An expanded, technologically upgraded Jeremy Richard Library will be included in UConn's new downtown Stamford campus, scheduled to open for the 1997 fall semester. Nearly 29,000 square feet in size, the library will provide space for more than 100,000 volumes and seats for several hundred users. Computer workstations in the Reference Center will provide students and faculty with access to all of the Libraries' networked electronic information resources including the online catalog, the CD-ROM LAN with its dozens of databases, InfoTrac Searchbank (a full-text database), and access to the Internet via Netscape with World Wide Web search engines.

Librarians will provide hands-on instruction in database searching skills in a classroom designed to facilitiate instruction in electronic resources. An audio/visual room will accommodate both individual and group listening and viewing. Teleconferencing capability between the Babbidge Library and the Jeremy Richard Library will be provided, as will study facilities enabled for laptop computer use.

A dramatic light spline will bring natural light into the Current Journals Reading Room, and spaces designed for users will benefit from attractive, large windows.

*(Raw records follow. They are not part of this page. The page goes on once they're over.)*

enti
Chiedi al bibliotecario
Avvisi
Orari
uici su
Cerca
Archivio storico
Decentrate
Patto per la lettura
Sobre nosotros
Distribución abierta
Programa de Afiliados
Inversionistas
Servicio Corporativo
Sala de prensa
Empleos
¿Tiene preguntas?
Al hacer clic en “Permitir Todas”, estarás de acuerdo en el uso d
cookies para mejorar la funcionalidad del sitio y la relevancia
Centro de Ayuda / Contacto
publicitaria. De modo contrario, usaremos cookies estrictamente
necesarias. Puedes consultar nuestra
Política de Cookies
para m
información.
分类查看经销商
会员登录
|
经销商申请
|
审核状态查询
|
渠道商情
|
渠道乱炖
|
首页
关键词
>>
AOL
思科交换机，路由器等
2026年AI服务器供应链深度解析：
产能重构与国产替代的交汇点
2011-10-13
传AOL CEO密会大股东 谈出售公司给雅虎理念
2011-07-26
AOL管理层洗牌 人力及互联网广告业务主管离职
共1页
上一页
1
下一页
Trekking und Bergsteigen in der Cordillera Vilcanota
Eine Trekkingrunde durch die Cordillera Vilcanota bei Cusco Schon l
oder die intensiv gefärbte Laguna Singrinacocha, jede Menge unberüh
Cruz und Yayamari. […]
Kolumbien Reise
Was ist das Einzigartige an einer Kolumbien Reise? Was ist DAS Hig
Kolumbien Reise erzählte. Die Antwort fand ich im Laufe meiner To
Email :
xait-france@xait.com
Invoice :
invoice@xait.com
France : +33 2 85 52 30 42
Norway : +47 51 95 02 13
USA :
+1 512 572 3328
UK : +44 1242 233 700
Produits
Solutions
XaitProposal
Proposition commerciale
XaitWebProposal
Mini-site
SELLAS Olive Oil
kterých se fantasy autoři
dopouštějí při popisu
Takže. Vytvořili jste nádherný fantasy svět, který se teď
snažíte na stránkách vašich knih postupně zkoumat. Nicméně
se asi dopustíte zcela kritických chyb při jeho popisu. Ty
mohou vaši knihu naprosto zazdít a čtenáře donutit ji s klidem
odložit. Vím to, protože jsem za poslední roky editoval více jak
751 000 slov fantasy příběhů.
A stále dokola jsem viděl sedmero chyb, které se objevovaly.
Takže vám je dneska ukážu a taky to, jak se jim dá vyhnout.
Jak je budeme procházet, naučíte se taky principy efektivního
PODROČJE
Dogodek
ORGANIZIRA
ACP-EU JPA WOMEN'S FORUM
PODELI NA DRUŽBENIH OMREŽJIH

Visitors to the library will enter from the multi-story atrium that will extend over the entire front of the building, and building materials will match those used in the atrium, including service desks manufactured of solid cherry.

The construction, part of UConn 2000, began on the new downtown campus in August 1996. In addition to classrooms, offices, labs, and a variety of public spaces, the campus will also include a conference center, a computer lounge, a food court, an art gallery, and a branch of the UConn Co-Op. Contractor for the $34.3 million project is the Trumbull firm of Walsh Construction Co. Campus staff and faculty are now working intensively with the New York firm of Perkins Eastman Architects to ensure that the facility will be an educational, cultural, and aesthetic addition to downtown Stamford.